More like intentionally made to run as atrociously as possible. There is nothing remarkable visually speaking in it compared to other more complex games that have RT and actually manage to run at a decent framerate, I don't know how anyone can make the case that the performance hit is in any way justifiable on a basic game like Portal. Not to mention that such conversions on old games are incredibly misleading because you can achieve 90% of the same look with modern non RT techniques and once you become aware of that you realize just how ridiculous this is.
If the cutting edge of RT is making a 15 year old game look modern while obliterating anything reassembling a playable framerate on 99% of the available hardware we're in for a rough ride.
This.
Raster is there for a reason: it was hyper efficient. Efficient enough to look pretty great, add lots of dynamic effects to the scene, and
still run on a potato.
Nvidia however likes to sell a new potato every other year. And since RTX, at astronomical price tags. We've just seen a discussion happen where a 2060 (!) user couldn't properly run RT content, even if its only two generations away and among the scarce cards that can even run it to begin with. Then we get a misguided tour through Nvidia land where '40 series can run it fine' even though the stack contains only north of 1K$ GPUs that are the worst perf/$ since forever. Then, when its unavoidable to deny this won't quite help adoption, a 'research paper turned into a game' that is only one year in the past is suddenly grounds for helping that adoption rate. You couldn't make it up, but sound logic it is not.
Somebody really drank too much kool aid here. And is being pretty arrogant about it too when proven wrong by reality checks. As a staff member, I might add, and as another event in a long series of examples. Tone of voice: disgusting and oozing gullible fool caught by marketing. The guy should start a YT channel - TPU is not his place clearly. Any content he spews is clearly tainted by confirmation bias. I'd prefer to stay far away from reading it.
'I'm right, you're wrong' he says, when there is clear evidence in the market that RT adoption is not happening at any reasonable rate. The consoles aren't even pushing it and cards that run it have extremely low market penetration. And that was due to the days of free & crypto money, whereas now, people are looking at >10% of inflation YoY. Good luck pushing nonsensically heavy processing feature sets when people are happy they can make ends meet. Enjoy those research papers and PoCs, that's about as far as it'll go. Much like VR - it simply prices itself out of the market.

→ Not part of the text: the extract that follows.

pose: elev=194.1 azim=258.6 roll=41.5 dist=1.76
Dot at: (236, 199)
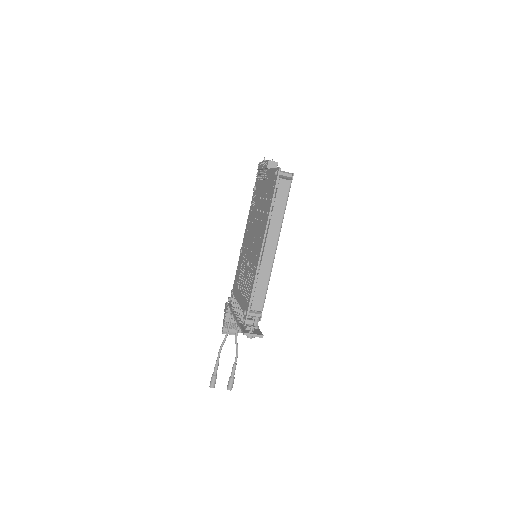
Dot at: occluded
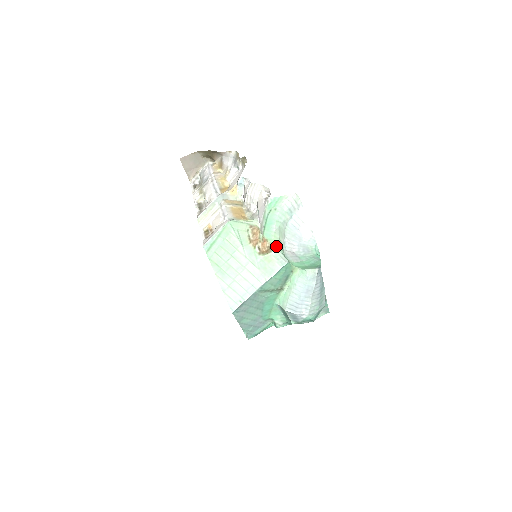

Now excuse me while I push 3440x1440 on a GTX 1080 at 60~100 fps in pretty much all I want to play.
Then maybe people with hardware that can only run it in a slideshow could have a big think as to why they might be unimpressed.
Its called common sense, try it someday. I see RT side by side with raster scenes and I just can't find any reason to justify the expense. I've been here before, pretty much every gen Nvidia pushes a new proprietary trick, and every time, it wasn't worth jumping into; Hairworks, PhysX, Turf Effects, HBAO+, MLAA, it was all completely not necessary and the market didn't carry it. They're gimmicks, and only when they become ubiquitous, is when they start to matter. And they get there, when the market is saturated with cards that can run it just fine. Thát is when devs are truly convinced. Right now its like a crypto ICO, no more, no less, and you're just doing missionary work for someone else. And, again, the writings are on the economic walls: a have/have not situation is not going to help RT adoption, but its exactly where we're at.
And you know what happens when the market does carry it? You get the Gsync situation: Nvidia is forced to retract their turd because their whole business approach fell flat just like that. 'Pushing RT' the way Nvidia does ever since Turing is really not going places unless the products are accessible. The fact Nvidia is increasing margins 'while pushing the industry' is a completely nonsensical shift as well, it directly counters their attempts to move RT forward. Gosh, I wonder why? Maybe you will figure it out someday, big thinker.
'Moore's Law is Dead, (because we created RTX)' - Huang, 2022.